New research from the University of Portsmouth has called for stronger industry legislation in developing countries to help fight business monopolies reducing competition.
Over recent decades, Governments around the world have introduced a number of regulatory reforms, including the transfer of ownership of state-owned firms from the public to the private sector, with the aim of making these firms more profitable, efficient and productive.
However, the study, published in the journal Annals of Public and Cooperative Economics, suggests that these reforms in developing countries, will not bring about the desired policy aim of creating a 'level playing field'.
The researchers argue that to make industry competitive and efficient, what is needed is an effective and authoritative regulatory framework and efficient legal and court procedures, backed by legislation, as well as a reduction of government interventions in investigations of market abuse and the subsequent collection of fines.
They further argue that regulatory bodies should keep a close eye on particular industries with higher costs. Those industries with transportation issues, such as cement due to the bulky nature of the product and exclusionary practices that makes it easy to exercise significant market power and form tacit collusion due to the building of larger production capacities, among other factors, need to be carefully regulated and monitored.

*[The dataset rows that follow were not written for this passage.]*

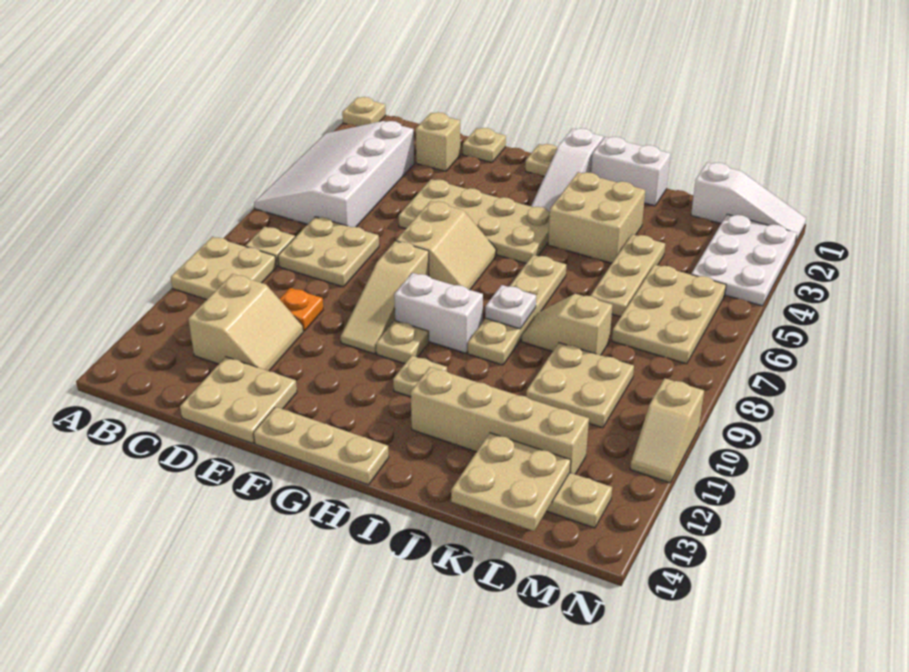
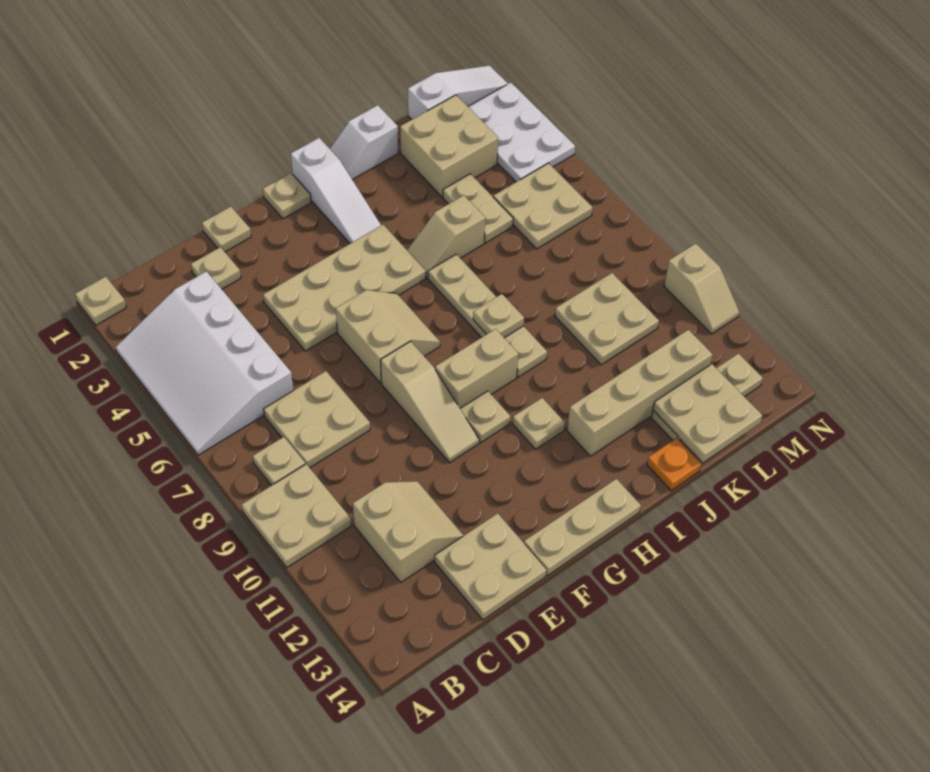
tan 1x1 brick [416,112,460,171] -> tan 1x1 plate [191,247,241,289]
orange 1x1 plate [280,288,323,331] -> orange 1x1 plate moved to [647,438,701,491]
white 1x2 brick [394,273,483,353] -> tan 1x2 brick [435,329,518,408]
white 1x2 brick [591,137,671,206] -> white 1x2 slope [330,105,398,180]
tan 2x2 brick [548,172,645,263] -> tan 2x2 brick moved to [400,95,498,197]
white 1x1 plate [485,285,536,329] -> tan 1x1 plate [473,294,524,338]
tan 1x2 slope [522,294,612,355] -> tan 1x2 slope moved to [407,195,485,278]
tan 1x3 plate [591,234,665,317] -> tan 1x2 plate [443,174,513,243]
tan 2x3 plate [612,264,726,364] -> tan 2x2 plate [493,163,593,249]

Using the cement industry in Pakistan as an example, the researchers found that industries have established an effective tacit collusion mechanism that has allowed them to increase prices beyond the increase in the cost of production, based on the production of less than competitive output levels. The conspirator firms have been able to maintain this collusion for almost two decades, mainly due to the inefficient and weak regulatory and legal system, the acquisition of small and medium-sized competitor firms, significant capacity additions, exclusionary practices, the formation of a powerful producer association, and strong and interconnected business conglomerates.
Lead author of the study, Dr Yaseen Ghulam, Senior Lecturer in Economics, said: "Due to interconnected conglomerates' tactics, such as exclusionary practices, the acquisition of smaller competitor firms and the addition of significant capacities, the industry has witnessed a stable degree of seller concentration after broader reforms including privatisation.
"Consequently, colluding conglomerate firms have been able to maintain control over supply and prices for two decades in the post-reform period, despite allegations of tacit collusion leading to the imposition of fines and the issuing of warnings by the regulator, which is, however, weak and inefficient."
The observations and findings of this study, from a country with a reputation for inefficient and weak regulatory authorities and interconnected conglomerates, will provide valuable guidance for regulatory and competition authorities in developing countries in general and Pakistan in particular.